→ **What the exercise asks**
Reproduce every line in the listing that contains the word "different".

→ **Given records**
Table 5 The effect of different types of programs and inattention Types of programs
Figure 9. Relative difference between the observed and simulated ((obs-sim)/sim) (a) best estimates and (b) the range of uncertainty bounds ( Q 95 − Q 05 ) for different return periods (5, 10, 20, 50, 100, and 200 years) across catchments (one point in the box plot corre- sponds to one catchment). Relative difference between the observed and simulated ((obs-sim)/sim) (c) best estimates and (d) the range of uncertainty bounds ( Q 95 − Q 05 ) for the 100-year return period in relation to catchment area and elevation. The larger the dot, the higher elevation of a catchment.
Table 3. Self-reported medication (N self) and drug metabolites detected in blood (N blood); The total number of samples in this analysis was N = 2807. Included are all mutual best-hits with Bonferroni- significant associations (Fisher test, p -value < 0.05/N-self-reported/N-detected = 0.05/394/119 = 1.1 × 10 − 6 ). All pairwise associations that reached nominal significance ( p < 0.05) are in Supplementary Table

* * *

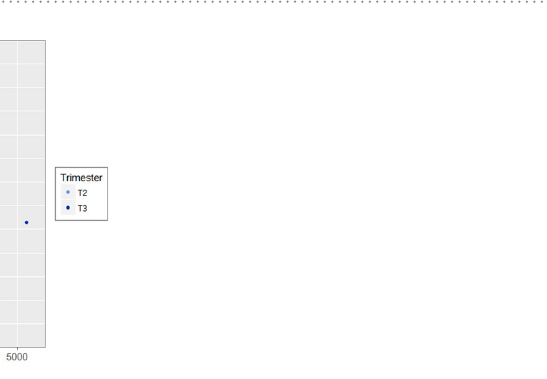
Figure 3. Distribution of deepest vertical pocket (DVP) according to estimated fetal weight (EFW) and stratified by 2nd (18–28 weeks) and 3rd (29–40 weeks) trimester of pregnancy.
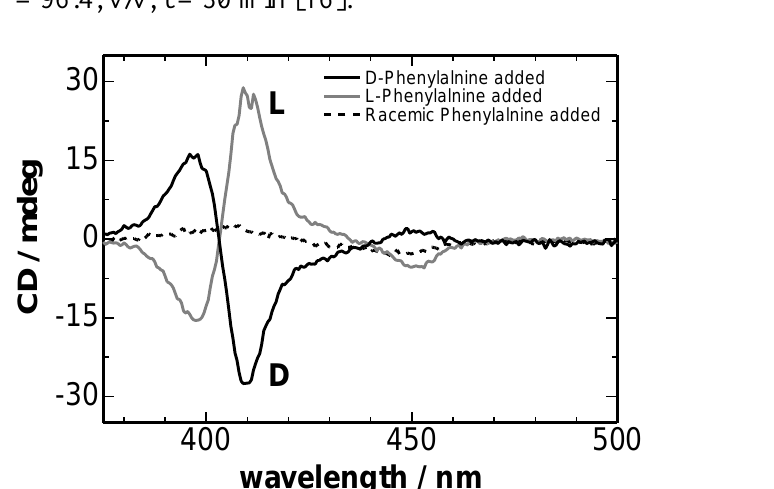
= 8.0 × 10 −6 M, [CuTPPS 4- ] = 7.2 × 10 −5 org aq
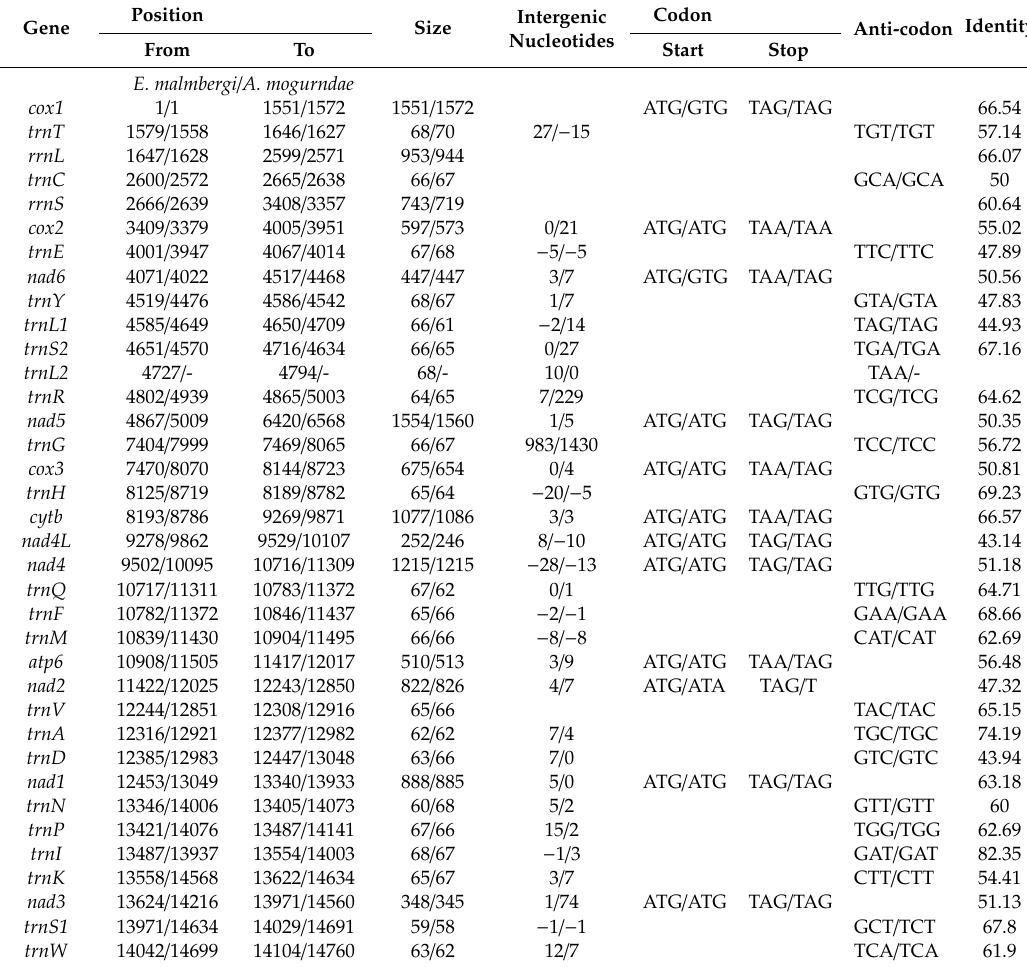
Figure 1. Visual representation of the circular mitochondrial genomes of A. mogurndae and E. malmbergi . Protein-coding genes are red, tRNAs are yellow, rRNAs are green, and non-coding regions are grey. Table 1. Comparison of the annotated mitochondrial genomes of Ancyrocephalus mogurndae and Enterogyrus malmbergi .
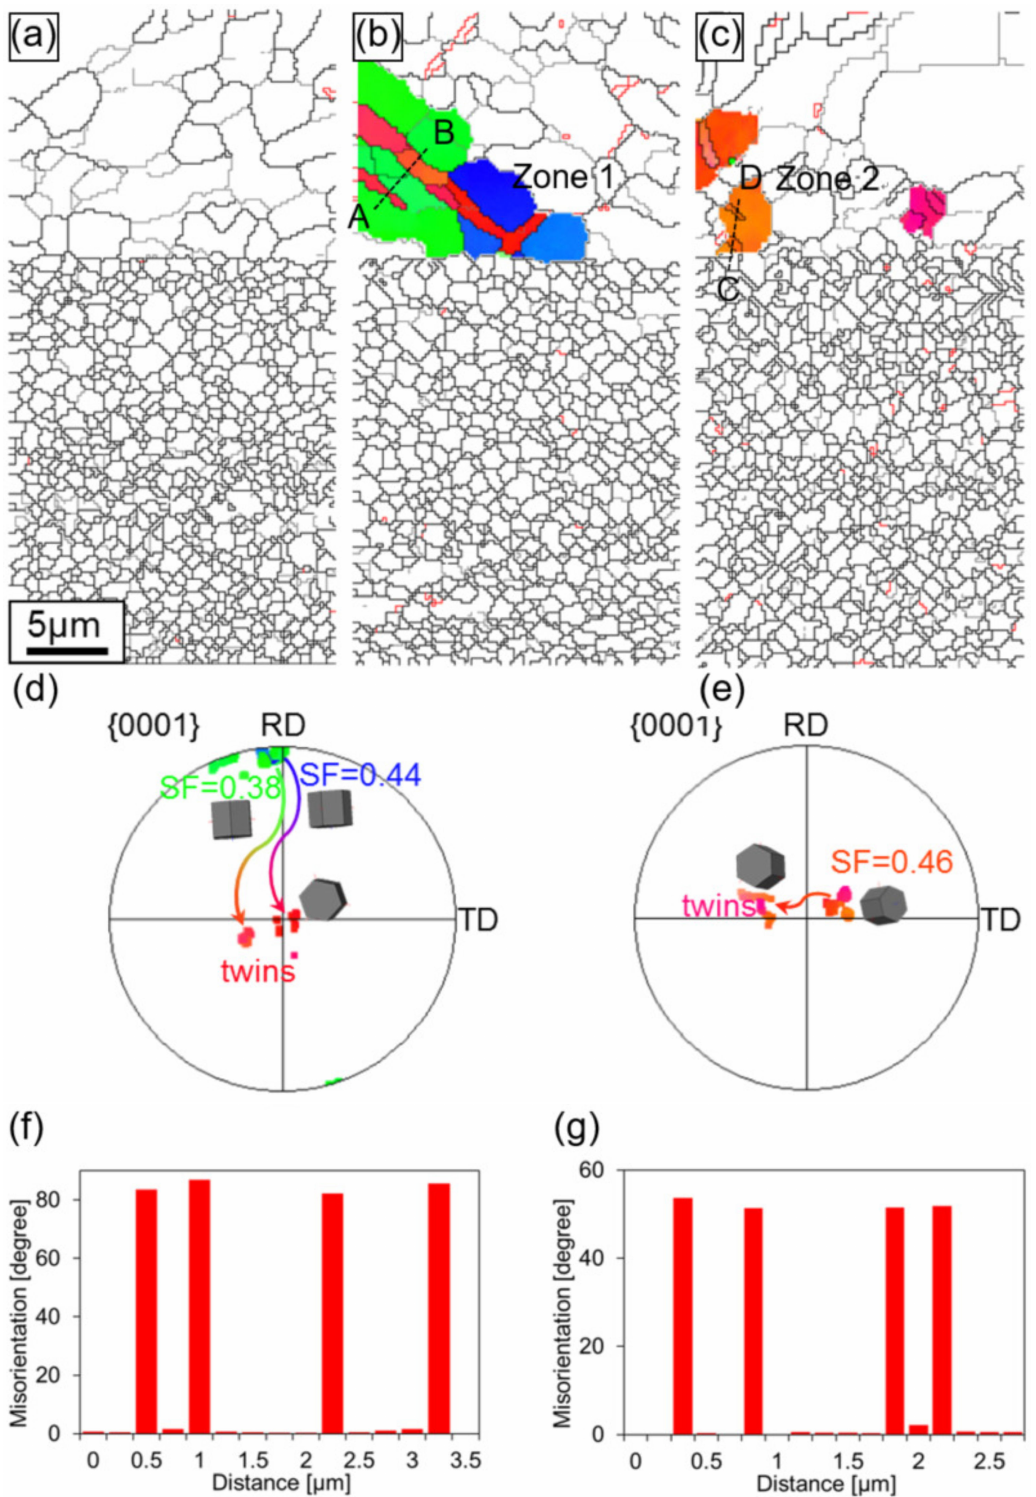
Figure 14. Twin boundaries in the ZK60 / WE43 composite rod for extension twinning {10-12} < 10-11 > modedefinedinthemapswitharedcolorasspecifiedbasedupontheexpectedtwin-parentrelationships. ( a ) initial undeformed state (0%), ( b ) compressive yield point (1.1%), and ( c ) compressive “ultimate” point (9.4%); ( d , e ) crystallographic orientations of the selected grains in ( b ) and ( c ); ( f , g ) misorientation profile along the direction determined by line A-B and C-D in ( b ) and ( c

...

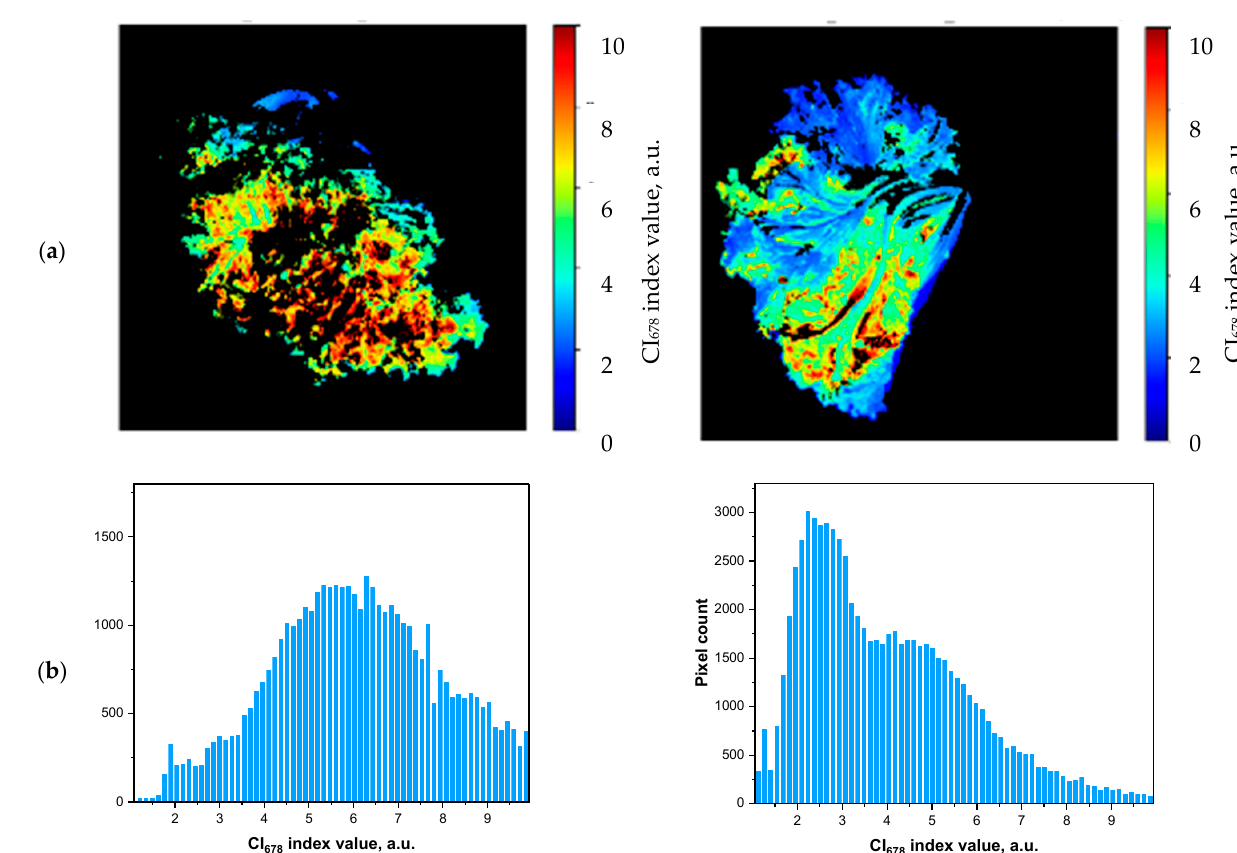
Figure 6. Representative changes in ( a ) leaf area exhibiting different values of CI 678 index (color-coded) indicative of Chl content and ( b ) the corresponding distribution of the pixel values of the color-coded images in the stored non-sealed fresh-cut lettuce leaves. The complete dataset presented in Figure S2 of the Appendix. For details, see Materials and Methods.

→ **Problem solution**
Table 5 The effect of different types of programs and inattention Types of programs
Figure 9. Relative difference between the observed and simulated ((obs-sim)/sim) (a) best estimates and (b) the range of uncertainty bounds ( Q 95 − Q 05 ) for different return periods (5, 10, 20, 50, 100, and 200 years) across catchments (one point in the box plot corre- sponds to one catchment). Relative difference between the observed and simulated ((obs-sim)/sim) (c) best estimates and (d) the range of uncertainty bounds ( Q 95 − Q 05 ) for the 100-year return period in relation to catchment area and elevation. The larger the dot, the higher elevation of a catchment.
Figure 6. Representative changes in ( a ) leaf area exhibiting different values of CI 678 index (color-coded) indicative of Chl content and ( b ) the corresponding distribution of the pixel values of the color-coded images in the stored non-sealed fresh-cut lettuce leaves. The complete dataset presented in Figure S2 of the Appendix. For details, see Materials and Methods.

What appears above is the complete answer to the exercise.